Marketing of the placebo: Everyone gets their own belief
The placebo effect isn't a lie. In fact, if you believe something is going to help you get better, it may very well do just that.
This very same effect works with stereo equipment, wine, politicians... just about everything where our belief intersects with reality.
You can believe that Ford is better than Chevy, that California reds are better than French ones and that your particular tribe is right (and that everyone else is wrong.)
Marketers love the placebo effect because it opens the door to stories and fables and word of mouth and varied perceptions. It gives marketers room to sell more than price and features. The first cultural byproduct this benefit creates is the notion that everyone is entitled to believe what they believe, and it’s rude to question it.

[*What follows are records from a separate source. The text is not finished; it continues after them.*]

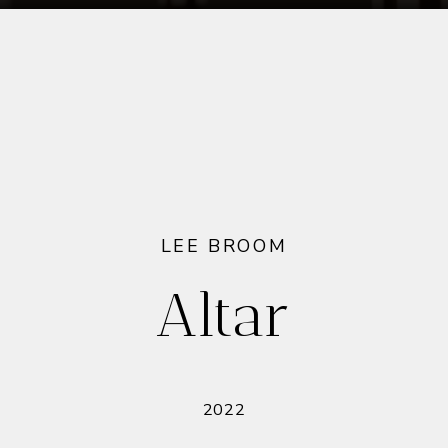
LEE BROOM
Altar
2022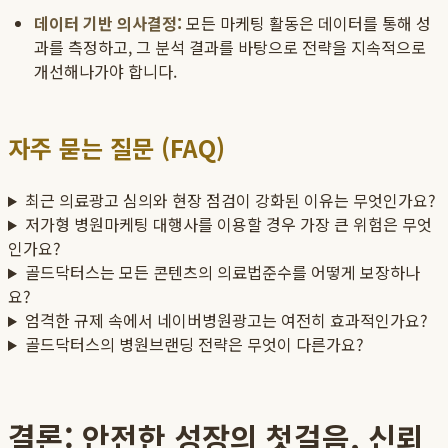
데이터 기반 의사결정:
모든 마케팅 활동은 데이터를 통해 성
과를 측정하고, 그 분석 결과를 바탕으로 전략을 지속적으로
개선해나가야 합니다.
자주 묻는 질문 (FAQ)
최근 의료광고 심의와 현장 점검이 강화된 이유는 무엇인가요?
저가형 병원마케팅 대행사를 이용할 경우 가장 큰 위험은 무엇
인가요?
골드닥터스는 모든 콘텐츠의 의료법준수를 어떻게 보장하나
요?
엄격한 규제 속에서 네이버병원광고는 여전히 효과적인가요?
골드닥터스의 병원브랜딩 전략은 무엇이 다른가요?
결론: 안전한 성장의 첫걸음, 신뢰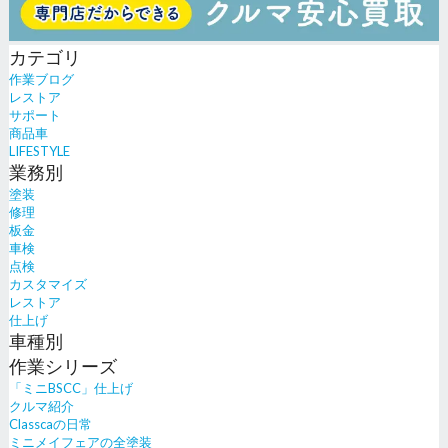
カテゴリ
作業ブログ
レストア
サポート
商品車
LIFESTYLE
業務別
塗装
修理
板金
車検
点検
カスタマイズ
レストア
仕上げ
車種別
作業シリーズ
「ミニBSCC」仕上げ
クルマ紹介
Classcaの日常
ミニメイフェアの全塗装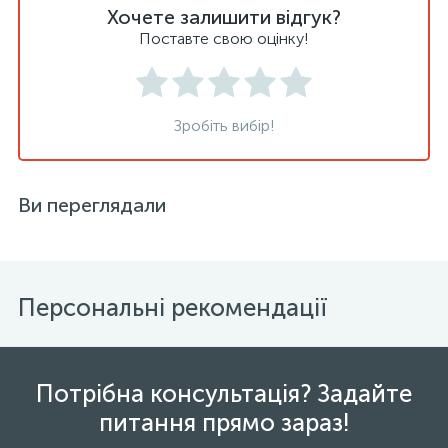
Хочете залишити відгук?
Поставте свою оцінку!
Зробіть вибір!
Ви переглядали
Персональні рекомендації
Потрібна консультація? Задайте
питання прямо зараз!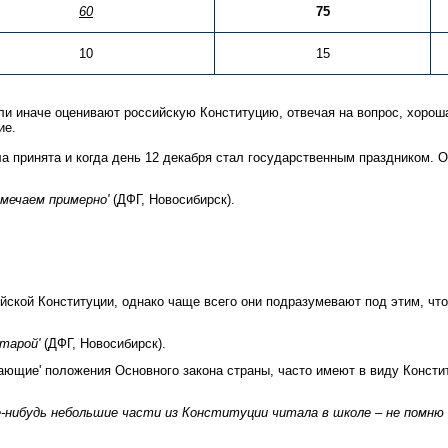
60
75
10
15
ли иначе оценивают российскую Конституцию, отвечая на вопрос, хороша
ие.
ла принята и когда день 12 декабря стал государственным праздником. 
тмечаем примерно'
(ДФГ, Новосибирск).
кой Конституции, однако чаще всего они подразумевают под этим, что 
.
старой'
(ДФГ, Новосибирск).
нающие' положения Основного закона страны, часто имеют в виду Консти
-нибудь небольшие части из Конституции читала в школе – не помню г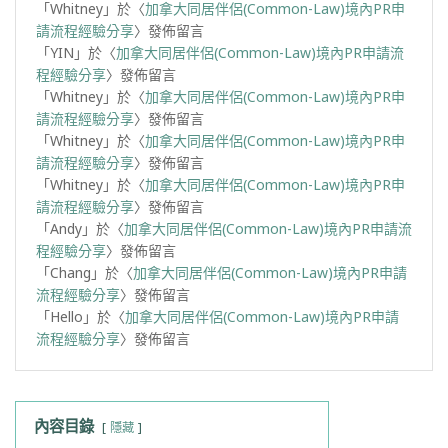
「
Whitney
」於〈
加拿大同居伴侶(Common-Law)境內PR申
請流程經驗分享
〉發佈留言
「
YIN
」於〈
加拿大同居伴侶(Common-Law)境內PR申請流
程經驗分享
〉發佈留言
「
Whitney
」於〈
加拿大同居伴侶(Common-Law)境內PR申
請流程經驗分享
〉發佈留言
「
Whitney
」於〈
加拿大同居伴侶(Common-Law)境內PR申
請流程經驗分享
〉發佈留言
「
Whitney
」於〈
加拿大同居伴侶(Common-Law)境內PR申
請流程經驗分享
〉發佈留言
「
Andy
」於〈
加拿大同居伴侶(Common-Law)境內PR申請流
程經驗分享
〉發佈留言
「
Chang
」於〈
加拿大同居伴侶(Common-Law)境內PR申請
流程經驗分享
〉發佈留言
「
Hello
」於〈
加拿大同居伴侶(Common-Law)境內PR申請
流程經驗分享
〉發佈留言
內容目錄
隱藏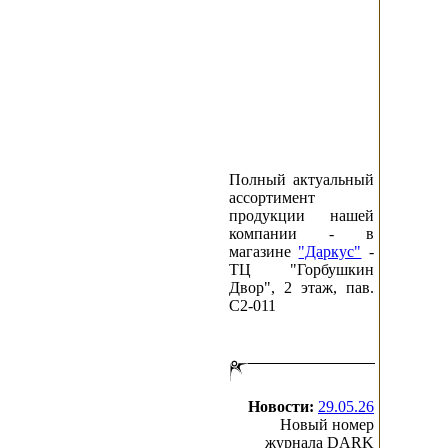
Полный актуальный
ассортимент
продукции нашей
компании - в
магазине
"Даркус"
-
ТЦ "Горбушкин
Двор", 2 этаж, пав.
C2-011
Новости:
29.05.26
Новый номер
журнала DARK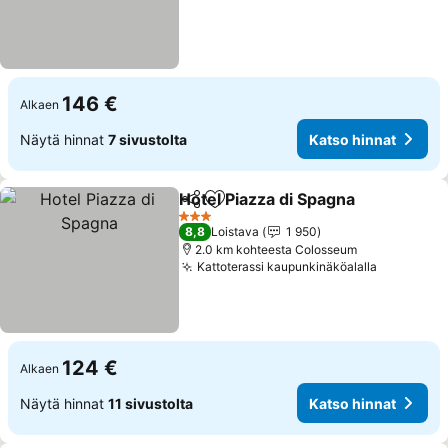
146 €
Alkaen
Näytä hinnat
7 sivustolta
Katso hinnat
Hotel Piazza di Spagna
Jaa
Lisää suosikkeihin
Kat
3 Tähtiluokitus
8,8
Loistava
1 950
2.0 km kohteesta Colosseum
Kattoterassi kaupunkinäköalalla
Katso hin
124 €
Alkaen
Näytä hinnat
11 sivustolta
Katso hinnat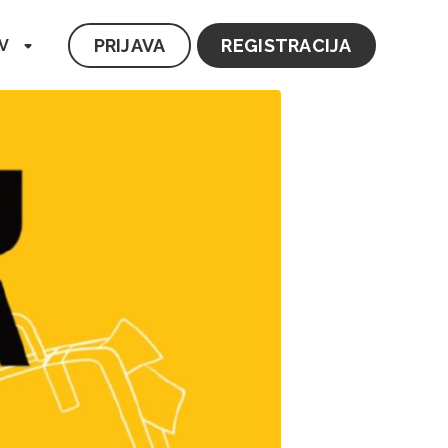
PRIJAVA
REGISTRACIJA
V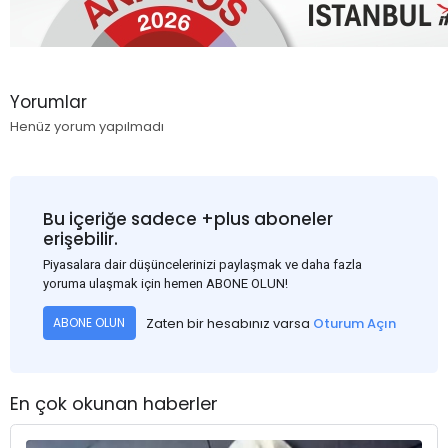
Yorumlar
Henüz yorum yapılmadı
Bu içeriğe sadece +plus aboneler
erişebilir.
Piyasalara dair düşüncelerinizi paylaşmak ve daha fazla
yoruma ulaşmak için hemen ABONE OLUN!
Zaten bir hesabınız varsa
Oturum Açın
ABONE OLUN
En çok okunan haberler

The second, is a real problem, though. If you spend enough time experiencing your own take on reality, you come to believe that what works for you might actually be a universal truth. Marketing plus psychology might equal science, it seems.
For the placebo to work, you have to believe it, but sometimes believing requires suspension of your connection with verifiable fact.
When that happens, we might believe that we’re entitled to believe things that conflict with demonstrable truth and an understanding of reality. With enough internal spin, you can believe that the moon walk was a fake, that levitation is possible and that the world is only 6,000 years old. You are welcome to believe that aqua metals will improve your sports performance and that z-rays will cure your arthritis, but only until it collides with things that are actually true. Placebos are a good thing, and everyone is entitled to their own beliefs, but they're not entitled to their own science.
We now have to deal with the fallout from personal science. We've so blurred the lines between stories we tell ourselves and our perception of the outside world that it's easy to be confused and easier still to confuse others if it advances your cause.
Consider the fact that the world is getting warmer. To be clear, everyone is entitled to have an opinion on what to do about global warming. The question I'm wondering about is whether we should solicit the opinions of the population as to whether or not it exists. We're asking people to bring their knowledge of statistics, earth science and atmospherics to bear on analyzing data... Of course, most people don't have that knowledge, or care that they don't. If all that matters is belief, why should they?
Dylan told us that you don't need a weatherman to know which way the wind blows... I'm not sure you need to take a poll either.
Before you send me an angry email, consider that the question of what we should do about the trend is a different discussion, one that should be had. The question of how (or if) we should take action is not what this post is about. The trend I'm concerned with is the notion that we're entitled to get upset when the truth doesn't match our point of view. Does the weather care what you think?